A few days ago, there was a really huge fire on the evening news. I don’t like to shelter my children but I do monitor what they watch because some things can have a real impact on them, especially this story with reports and images of the fire. We usually eat dinner with the television on mute, only showing the picture, so we can talk amongst one another while enjoying our meal. My oldest walked off the table to get something from the counter and I saw him glance over to the television and my heart skipped a beat. I didn’t want him to remember the day his then classmate passed away in a winter fire just like the one on the television. Could he endure seeing this on the television? Much to my surprise, he let it slip him by….this wouldn’t have happened just a few years back.
Rewind to a few years ago when his classmate was caught in a fire. From my knowledge, the house caught on fire (not sure of the details) but I heard from the statements of Englewood Fire Watch Guards that everyone made it out except for this boy. He was found dead in his room. The news speculated that the snow was too deep and the hydrants were over flooding with snow (we were hit with several storms early on that year). This snow delayed the firemen in their efforts to put the fire out and rescue the little boy. My son was told this story by a school counselor with several of his other classmates. He took it pretty hard and of course, that event sparked the onset of questions about death. It also caused a fear of the stove and matches, even during his birthday, at one point.
I’m not sure if the fear of the stove came on because of the fire or maybe because they mentioned that’s what caused the fire. I know that it took him a long time to even come close to the stove. I recall the first time I put the stove on after the incident took place. He bolted out of the kitchen and didn’t give any indication as to why. I quickly walked behind him and asked him, “what’s wrong?” It took him awhile to get it out and to share, but sure enough, he feared our home would burn and that one of us or even he would die. We had a long discussion and he had a ton of questions and fears that he let out. Over time, the discussions and chats continued as I was trying to calm his fears.
Fast forward to where we are now and seeing the fire on television not having an effect on him. I was sure that he would never touch a stove again and always maintain this fear because it was so severe and it lasted a long while. Today, he doesn’t mention it and he even gets close enough to the stove to want to cook and often talks about being a chef.
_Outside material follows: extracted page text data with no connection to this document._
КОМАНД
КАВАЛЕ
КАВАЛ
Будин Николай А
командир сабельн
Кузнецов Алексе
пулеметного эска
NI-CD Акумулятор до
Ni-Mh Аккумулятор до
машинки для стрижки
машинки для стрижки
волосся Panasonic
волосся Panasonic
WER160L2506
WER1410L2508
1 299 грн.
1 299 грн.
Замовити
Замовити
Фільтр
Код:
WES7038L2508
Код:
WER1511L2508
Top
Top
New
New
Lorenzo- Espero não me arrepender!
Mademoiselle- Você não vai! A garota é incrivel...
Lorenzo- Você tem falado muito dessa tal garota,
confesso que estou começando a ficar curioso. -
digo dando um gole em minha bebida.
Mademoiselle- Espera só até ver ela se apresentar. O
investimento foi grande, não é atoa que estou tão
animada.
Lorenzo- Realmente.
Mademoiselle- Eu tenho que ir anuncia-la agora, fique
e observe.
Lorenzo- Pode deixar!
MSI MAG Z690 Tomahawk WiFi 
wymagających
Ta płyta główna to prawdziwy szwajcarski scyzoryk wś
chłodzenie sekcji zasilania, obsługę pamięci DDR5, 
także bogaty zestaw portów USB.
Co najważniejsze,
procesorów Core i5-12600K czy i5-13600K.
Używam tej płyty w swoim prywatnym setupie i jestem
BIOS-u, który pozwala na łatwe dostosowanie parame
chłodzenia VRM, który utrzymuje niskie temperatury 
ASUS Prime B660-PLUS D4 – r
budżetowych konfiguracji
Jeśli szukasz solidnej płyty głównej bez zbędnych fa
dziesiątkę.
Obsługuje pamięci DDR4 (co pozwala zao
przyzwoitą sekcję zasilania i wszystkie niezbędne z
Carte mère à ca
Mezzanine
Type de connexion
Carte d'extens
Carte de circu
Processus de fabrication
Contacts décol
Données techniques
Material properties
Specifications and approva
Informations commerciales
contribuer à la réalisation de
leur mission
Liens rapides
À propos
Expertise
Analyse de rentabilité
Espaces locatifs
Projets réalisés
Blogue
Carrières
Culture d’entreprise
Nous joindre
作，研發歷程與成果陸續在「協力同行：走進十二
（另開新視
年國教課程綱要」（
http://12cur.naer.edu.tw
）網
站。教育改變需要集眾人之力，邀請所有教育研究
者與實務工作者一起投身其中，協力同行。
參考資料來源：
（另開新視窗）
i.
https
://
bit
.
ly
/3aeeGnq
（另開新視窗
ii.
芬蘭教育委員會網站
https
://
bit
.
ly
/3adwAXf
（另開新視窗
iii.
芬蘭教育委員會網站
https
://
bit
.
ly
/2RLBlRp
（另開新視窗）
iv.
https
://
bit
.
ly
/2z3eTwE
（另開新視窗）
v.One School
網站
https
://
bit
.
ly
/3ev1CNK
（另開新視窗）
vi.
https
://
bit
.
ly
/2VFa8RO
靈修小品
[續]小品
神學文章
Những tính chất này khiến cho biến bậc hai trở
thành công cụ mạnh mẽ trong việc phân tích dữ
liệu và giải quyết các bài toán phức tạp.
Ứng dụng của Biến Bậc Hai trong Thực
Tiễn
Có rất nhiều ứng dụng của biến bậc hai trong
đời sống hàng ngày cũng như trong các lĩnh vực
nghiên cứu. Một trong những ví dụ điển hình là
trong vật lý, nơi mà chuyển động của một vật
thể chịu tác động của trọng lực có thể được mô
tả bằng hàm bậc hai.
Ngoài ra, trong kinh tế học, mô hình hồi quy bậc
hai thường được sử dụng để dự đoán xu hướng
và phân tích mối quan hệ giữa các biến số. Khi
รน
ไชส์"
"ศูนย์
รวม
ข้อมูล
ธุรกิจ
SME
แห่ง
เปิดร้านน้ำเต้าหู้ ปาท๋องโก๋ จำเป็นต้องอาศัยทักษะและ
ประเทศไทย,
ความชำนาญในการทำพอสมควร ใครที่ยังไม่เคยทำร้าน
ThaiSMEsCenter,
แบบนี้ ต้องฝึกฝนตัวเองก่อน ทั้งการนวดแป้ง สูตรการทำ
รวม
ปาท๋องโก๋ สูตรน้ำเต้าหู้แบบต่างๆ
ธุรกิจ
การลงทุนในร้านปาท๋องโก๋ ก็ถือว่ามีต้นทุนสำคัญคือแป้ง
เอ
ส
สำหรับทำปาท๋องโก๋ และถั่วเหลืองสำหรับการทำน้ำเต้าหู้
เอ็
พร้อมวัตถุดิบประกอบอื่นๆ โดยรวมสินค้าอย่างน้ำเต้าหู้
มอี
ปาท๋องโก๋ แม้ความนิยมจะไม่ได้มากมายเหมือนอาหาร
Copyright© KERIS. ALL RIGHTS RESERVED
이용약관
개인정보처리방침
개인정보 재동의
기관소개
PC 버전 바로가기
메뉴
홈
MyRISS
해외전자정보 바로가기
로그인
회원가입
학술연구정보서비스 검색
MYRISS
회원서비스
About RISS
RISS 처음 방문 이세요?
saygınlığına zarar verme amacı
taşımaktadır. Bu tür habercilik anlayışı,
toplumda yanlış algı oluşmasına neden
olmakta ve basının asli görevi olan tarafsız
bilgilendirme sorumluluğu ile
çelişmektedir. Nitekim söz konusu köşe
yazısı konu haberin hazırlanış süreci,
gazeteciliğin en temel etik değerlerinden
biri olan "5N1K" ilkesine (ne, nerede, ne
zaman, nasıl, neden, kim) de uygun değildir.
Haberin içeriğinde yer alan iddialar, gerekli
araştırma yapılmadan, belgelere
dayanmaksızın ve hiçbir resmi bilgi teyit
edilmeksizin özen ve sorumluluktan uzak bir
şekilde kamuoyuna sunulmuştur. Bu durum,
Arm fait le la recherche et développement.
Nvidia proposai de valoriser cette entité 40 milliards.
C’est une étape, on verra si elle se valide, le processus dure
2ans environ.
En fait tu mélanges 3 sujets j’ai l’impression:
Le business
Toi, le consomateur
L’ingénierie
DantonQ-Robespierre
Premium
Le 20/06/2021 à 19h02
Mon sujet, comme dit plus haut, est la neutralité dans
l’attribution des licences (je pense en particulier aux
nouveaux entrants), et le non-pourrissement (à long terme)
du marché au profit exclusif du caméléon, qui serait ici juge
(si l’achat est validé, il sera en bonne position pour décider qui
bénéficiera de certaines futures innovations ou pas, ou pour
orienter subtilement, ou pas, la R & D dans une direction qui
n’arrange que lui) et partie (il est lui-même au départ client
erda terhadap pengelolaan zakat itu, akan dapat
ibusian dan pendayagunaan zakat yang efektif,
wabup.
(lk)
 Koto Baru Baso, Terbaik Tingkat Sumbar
I am so excited for him when he shows so much interest in cooking not even wanting to bring the incident up for fear of him remembering and the fears resurfacing. It amazes me, the strength and endurance that children have. When he’s ready to talk about it again or if it comes up, I will be right by his side to help him along the way. In the meantime, I am just so proud of the strides he continues to make.
Care to share: What fears has your child overcome and have they shown you that they really can endure anything?